County Commissioner Georgia Hiller, who frequently finds herself at odds with Coyle, chimed in. "I'm offended that Commissioner Coyle is not here. I'm offended that Commissioner Henning is not here. We're talking about life and death. We're talking about the most important service we provide as a county and our two commissioners are gone. What is it? Excuse me. Lunch? Boating? Who knows what?"
All three men said they left because of prior commitments, not because of disinterest in the subject or lack of respect. But they also said they found little reason to believe they'd be persuaded into endorsing The Concept, no matter what transpired in the meeting's latter stage.
Henning had to pick up his son on an early release day from school and had activities planned with him after that. Coyle had scheduled meetings with a constituent then with the Freedom Memorial committee in the afternoon. Tober said he was due to work at the hospital at 1 p.m. but stayed at the meeting until that time, causing him to be late for his shift.
"I had scheduled my day based on a meeting that was supposed to end at 12 o'clock," Coyle said. "These are important meetings to me. People expect me to be there."
Since the meeting all three have had a chance to watch on video what happened after they left. Henning says it's too early to endorse The Concept.
"We just got that information that day. There's a lot of questions that need to be answered," he said. Making sure county EMS employees who would go to work under the fire departments are treated fairly tops his list of concerns.
Tober struggles to contain his disdain for The Concept, which would pare back the EMS service he works with and leave it to tend to the less-affluent parts of the county.
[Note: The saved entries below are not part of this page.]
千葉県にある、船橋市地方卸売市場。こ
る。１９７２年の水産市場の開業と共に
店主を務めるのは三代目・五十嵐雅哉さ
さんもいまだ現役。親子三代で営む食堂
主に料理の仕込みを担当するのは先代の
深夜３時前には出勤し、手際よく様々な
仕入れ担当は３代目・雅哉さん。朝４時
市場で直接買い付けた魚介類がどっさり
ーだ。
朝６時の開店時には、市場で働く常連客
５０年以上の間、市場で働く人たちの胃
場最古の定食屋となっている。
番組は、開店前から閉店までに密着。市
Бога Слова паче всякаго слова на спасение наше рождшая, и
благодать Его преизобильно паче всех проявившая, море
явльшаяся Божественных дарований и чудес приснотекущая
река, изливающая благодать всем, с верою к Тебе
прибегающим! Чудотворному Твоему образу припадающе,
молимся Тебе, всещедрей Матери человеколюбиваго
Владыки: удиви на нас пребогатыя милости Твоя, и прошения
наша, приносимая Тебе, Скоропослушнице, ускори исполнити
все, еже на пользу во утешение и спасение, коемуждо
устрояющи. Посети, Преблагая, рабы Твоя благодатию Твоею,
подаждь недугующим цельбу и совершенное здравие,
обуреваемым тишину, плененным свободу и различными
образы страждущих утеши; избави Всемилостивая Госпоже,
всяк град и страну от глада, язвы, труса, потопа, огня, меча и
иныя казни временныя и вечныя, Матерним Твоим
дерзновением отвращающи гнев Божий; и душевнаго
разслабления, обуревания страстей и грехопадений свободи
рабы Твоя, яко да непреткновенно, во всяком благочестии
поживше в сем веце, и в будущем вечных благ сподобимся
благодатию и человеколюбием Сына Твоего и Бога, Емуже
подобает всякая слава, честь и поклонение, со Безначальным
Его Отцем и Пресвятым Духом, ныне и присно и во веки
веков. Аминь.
While he was at the meeting for part of The Concept discussion, taking up a spot in the rear of the room because he said it was too cold at the stakeholders' table, he held his tongue. "I didn't see any opportunity to come out of my corner," he said.
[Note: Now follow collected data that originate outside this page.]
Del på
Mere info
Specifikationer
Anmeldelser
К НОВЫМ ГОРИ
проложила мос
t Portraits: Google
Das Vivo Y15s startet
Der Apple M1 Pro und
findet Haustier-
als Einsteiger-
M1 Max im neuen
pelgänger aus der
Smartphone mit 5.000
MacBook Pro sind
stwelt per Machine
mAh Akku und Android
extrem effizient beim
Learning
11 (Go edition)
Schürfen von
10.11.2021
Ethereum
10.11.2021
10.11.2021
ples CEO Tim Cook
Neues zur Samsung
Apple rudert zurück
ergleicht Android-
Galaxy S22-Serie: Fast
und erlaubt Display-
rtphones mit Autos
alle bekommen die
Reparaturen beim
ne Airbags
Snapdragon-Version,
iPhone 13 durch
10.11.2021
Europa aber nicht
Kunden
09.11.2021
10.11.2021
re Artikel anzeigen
Tober's "corner" in the fight between EMS and the fire service is his position that having too many paramedics with advanced training is actually counterproductive to public safety. Such paramedics handle dangerous drugs and in inexperienced hands those drugs can be deadly. Coupling a lower number of advanced paramedics with an increased number of those trained in basic life support is more effective, because those with advanced training stay sharp as they employ their skills more often, Tober believes.
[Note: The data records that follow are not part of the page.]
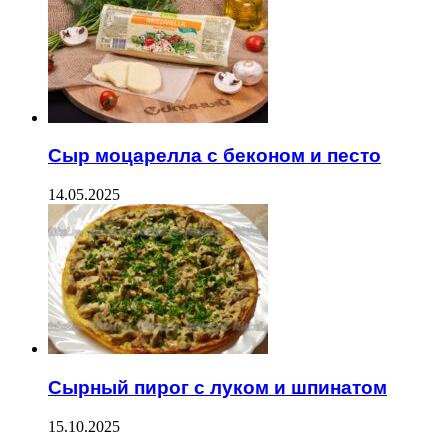
Сыр моцарелла с беконом и песто
14.05.2025
Сырный пирог с луком и шпинатом
15.10.2025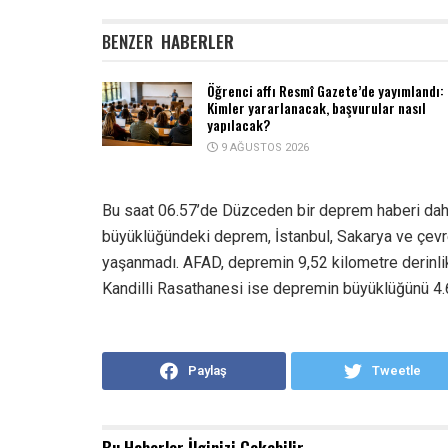
BENZER
HABERLER
Öğrenci affı Resmî Gazete’de yayımlandı:
Kimler yararlanacak, başvurular nasıl
yapılacak?
9 AĞUSTOS 2026
Bu saat 06.57’de Düzceden bir deprem haberi dah
büyüklüğündeki deprem, İstanbul, Sakarya ve çevr
yaşanmadı. AFAD, depremin 9,52 kilometre derinli
Kandilli Rasathanesi ise depremin büyüklüğünü 4.6
Paylaş
Tweetle
Bu Haberler
İlginizi Çekebilir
His position was bolstered during the meeting when Jim Fogarty, director of the model EMS system in King County, Washington, noted during a video presentation that his department has one advanced paramedic for every 76,000 people. In Collier County, the number stands at about one per 7,600.
But Tober's view is in direct opposition to that taken by fire chiefs in Naples, North Naples and Marco Island, who argued that more advanced paramedics with the authority to use the entire range of drugs and techniques they've learned better serve the public.
The gulf between the two positions is unbridgeable.
Coyle notes that previous attempts to bring EMS and fire under one roof countywide have gone nowhere and he doubts the present effort to do so on a more limited basis will be any more successful because so many entities would have to cooperate to make it happen.
"No one person can make the decision to change. It is a committee of perhaps 100 people. No one is in charge," Coyle said.